Entran a robarle y atrapa a un ladrón dentro de su casa

Entran a robarle y atrapa a un ladrón dentro de su casa

La víctima cree que fue una entrega y que lo estaban esperando.

El día que Juan Andrade (53) volvió a su casa lo sorprendió el caño de un arma de fuego que lo apuntaba a la frente. Regresaba luego de haber trabajado 24 días corridos. Compartía un mate con su mujer y disfrutaba de su nieto (5). Inmerso en la calidez del hogar, alguien llamó a su puerta y fue a atender. Pensó que era su hija, que lo iba a visitar. Pero, al abrir, lo encaró un ladrón portando  un revólver.

“Me apunta a la frente, yo lo manoteo y alcanzo a cerrar la puerta. Del otro lado quedaron dos más; no sé qué hubiese pasado si lograban entrar”, recordó ayer el vecino de Villa Ceferino, en diálogo con LM Neuquén.

Al principio habló con mucho temor, detrás de la reja de una ventana. Luego se animó a salir y recordó el violento episodio.

“Tirate al piso, entregame la plata”, le dijo el ladrón. Pero Andrade le puso el cuerpo a la situación y comenzó a forcejear con él. En la pelea, el delincuente ejecutó un disparo. “El tiro era para mí, pero no me pegó. La sacamos barata”, dice, por él y su familia.

Agradeció a Dios que en ese momento estuviese su hijo (22), que le ayudó. Entre los dos pudieron retener al ladrón hasta que llegó personal de la Comisaría Tercera y sacó al sospechoso esposado.

“Cuarenta minutos peleé con él porque no podíamos comunicarnos con la Policía. Hoy no me dan los brazos y estoy muy acobardado. Si no estaba mi hijo, me hacía mierda. Entre los dos le dimos una paliza”, confesó el hombre.

Otros vecinos esperaban afuera para intervenir en su apoyo. No se sumaron a la pelea porque antes llegó el móvil de la cuadrícula.

Según precisó el coordinador operativo de Seguridad, Miguel Cuadrado, tomaron conocimiento del hecho alrededor de las 20, cuando un llamado telefónico alertó de un robo en proceso en un domicilio ubicado en la calle Padre Milanesio 1351.

Fue un intento, porque de la casa de Andrade no logró robar nada el sospechoso, quien resultó ser un adolescente de 17 años.

Como la víctima alcanzó a cerrar la puerta de su casa, cuando este lo abordó con el arma sus cómplices quedaron afuera y huyeron. No llegaron muy lejos porque la Policía los interceptó en un colectivo (ver aparte).

Andrade cree que se trató de una entrega, ya que la tarde que intentaron robarle hacía apenas dos horas que regresaba a su casa, luego de trabajar 24 días en la construcción de puentes como La Japonesa, La Pampa.

“Me querían liquidar por dinero, pero ellos no sabían que yo cobro por cajero. ¿Por qué no van a trabajar? Si trabajo hay”, concluyó, indignado, el hombre.

Detuvieron a los dos cómplices en el micro

NEUQUÉN

Los cómplices del ladrón que forcejeó con el dueño de casa fueron atrapados por efectivos de la Comisaría Tercera cuando escapaban a bordo de un colectivo del ramal 7 de la empresa de transporte público Indalo.

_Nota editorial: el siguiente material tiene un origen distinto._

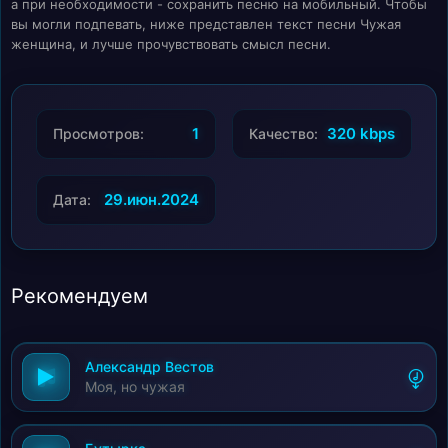
а при необходимости - сохранить песню на мобильный. Чтобы
вы могли подпевать, ниже представлен текст песни Чужая
женщина, и лучше прочувствовать смысл песни.
1
320 kbps
Просмотров:
Качество:
29.июн.2024
Дата:
Рекомендуем
Александр Вестов
Моя, но чужая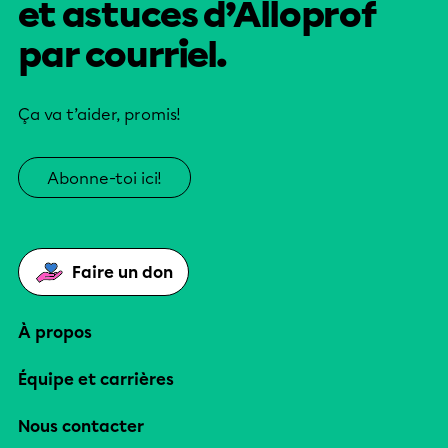
et astuces d’Alloprof
par courriel.
Ça va t’aider, promis!
Abonne-toi ici!
Faire un don
À propos
Équipe et carrières
Nous contacter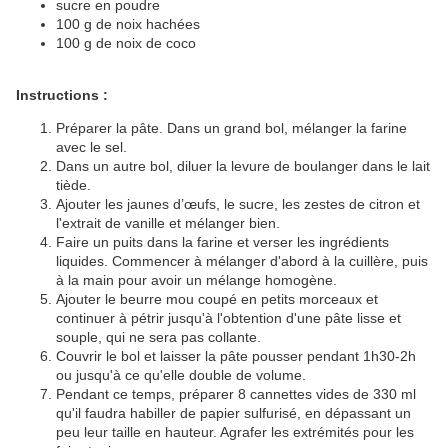
sucre en poudre
100 g de noix hachées
100 g de noix de coco
Instructions :
Préparer la pâte. Dans un grand bol, mélanger la farine
avec le sel.
Dans un autre bol, diluer la levure de boulanger dans le lait
tiède.
Ajouter les jaunes d’œufs, le sucre, les zestes de citron et
l'extrait de vanille et mélanger bien.
Faire un puits dans la farine et verser les ingrédients
liquides. Commencer à mélanger d'abord à la cuillère, puis
à la main pour avoir un mélange homogène.
Ajouter le beurre mou coupé en petits morceaux et
continuer à pétrir jusqu'à l'obtention d'une pâte lisse et
souple, qui ne sera pas collante.
Couvrir le bol et laisser la pâte pousser pendant 1h30-2h
ou jusqu'à ce qu'elle double de volume.
Pendant ce temps, préparer 8 cannettes vides de 330 ml
qu'il faudra habiller de papier sulfurisé, en dépassant un
peu leur taille en hauteur. Agrafer les extrémités pour les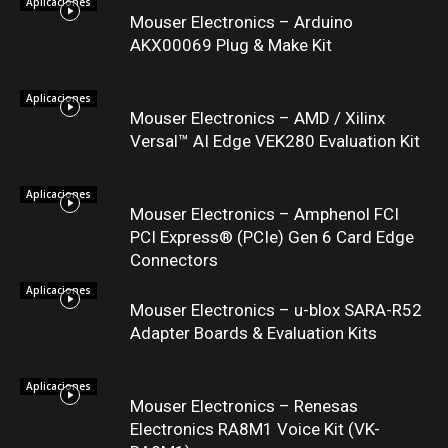
Aplicaciones
Mouser Electronics – Arduino
AKX00069 Plug & Make Kit
Aplicaciones
Mouser Electronics – AMD / Xilinx
Versal™ AI Edge VEK280 Evaluation Kit
Aplicaciones
Mouser Electronics – Amphenol FCI
PCI Express® (PCIe) Gen 6 Card Edge
Connectors
Aplicaciones
Mouser Electronics – u-blox SARA-R52
Adapter Boards & Evaluation Kits
Aplicaciones
Mouser Electronics – Renesas
Electronics RA8M1 Voice Kit (VK-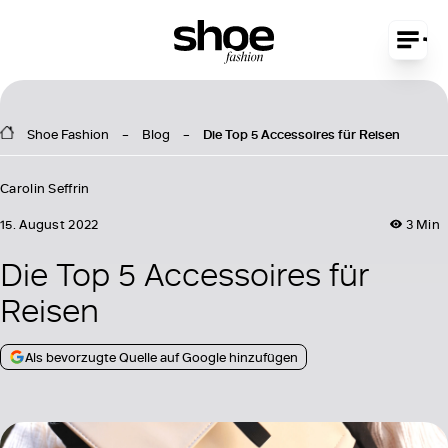
Shoe Fashion
Blog
Die Top 5 Accessoires für Reisen
Carolin Seffrin
15. August 2022
3 Min
Die Top 5 Accessoires für
Reisen
Als bevorzugte Quelle auf Google hinzufügen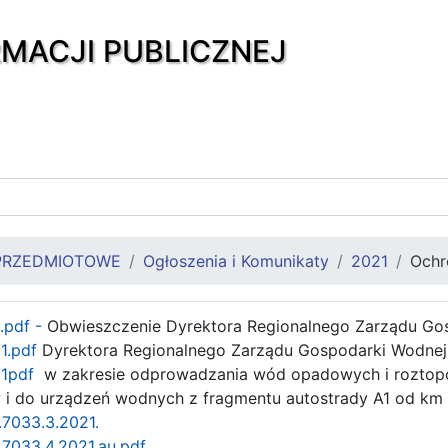
RMACJI PUBLICZNEJ
PRZEDMIOTOWE
Ogłoszenia i Komunikaty
2021
Ochr
.pdf -
Obwieszczenie Dyrektora Regionalnego Zarządu Gosp
1.pdf
Dyrektora Regionalnego Zarządu Gospodarki Wodnej 
1pdf
w zakresie odprowadzania wód opadowych i roztopow
w i do urządzeń wodnych z fragmentu autostrady A1 od k
.7033.3.2021.
.7033.4.2021.au.pdf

Así lo confirmó ayer el coordinador operativo de Seguridad, Miguel Cuadrado, quien precisó que su aprehensión fue posible aproximadamente una hora más tarde del hecho.

Los policías interceptaron la unidad en las calles Antártida Argentina y Chrestía, gracias al llamado de una persona que alertaba al móvil de la cuadrícula sobre la presencia de dos pasajeros que estarían armados.

Al subir al colectivo, los policías demoraron a los sospechosos, que no opusieron resistencia, según trascendió. Un testigo los reconoció en el lugar del hecho.

Tienen 42 y 15 años y, antes de ser palpados, Cuadrado detalló que arrojaron una mochila con elementos presuntamente utilizados para delinquir.

Mencionó que había hierros, un alicate, un martillo, un cortavidrios y una “uña” que se utiliza para abrir puertas de vehículos.

Respecto de los menores, se supo que ni bien se completaron los trámites de rigor quedaron en libertad y se aguardaba saber que resolvieran la situación del mayor.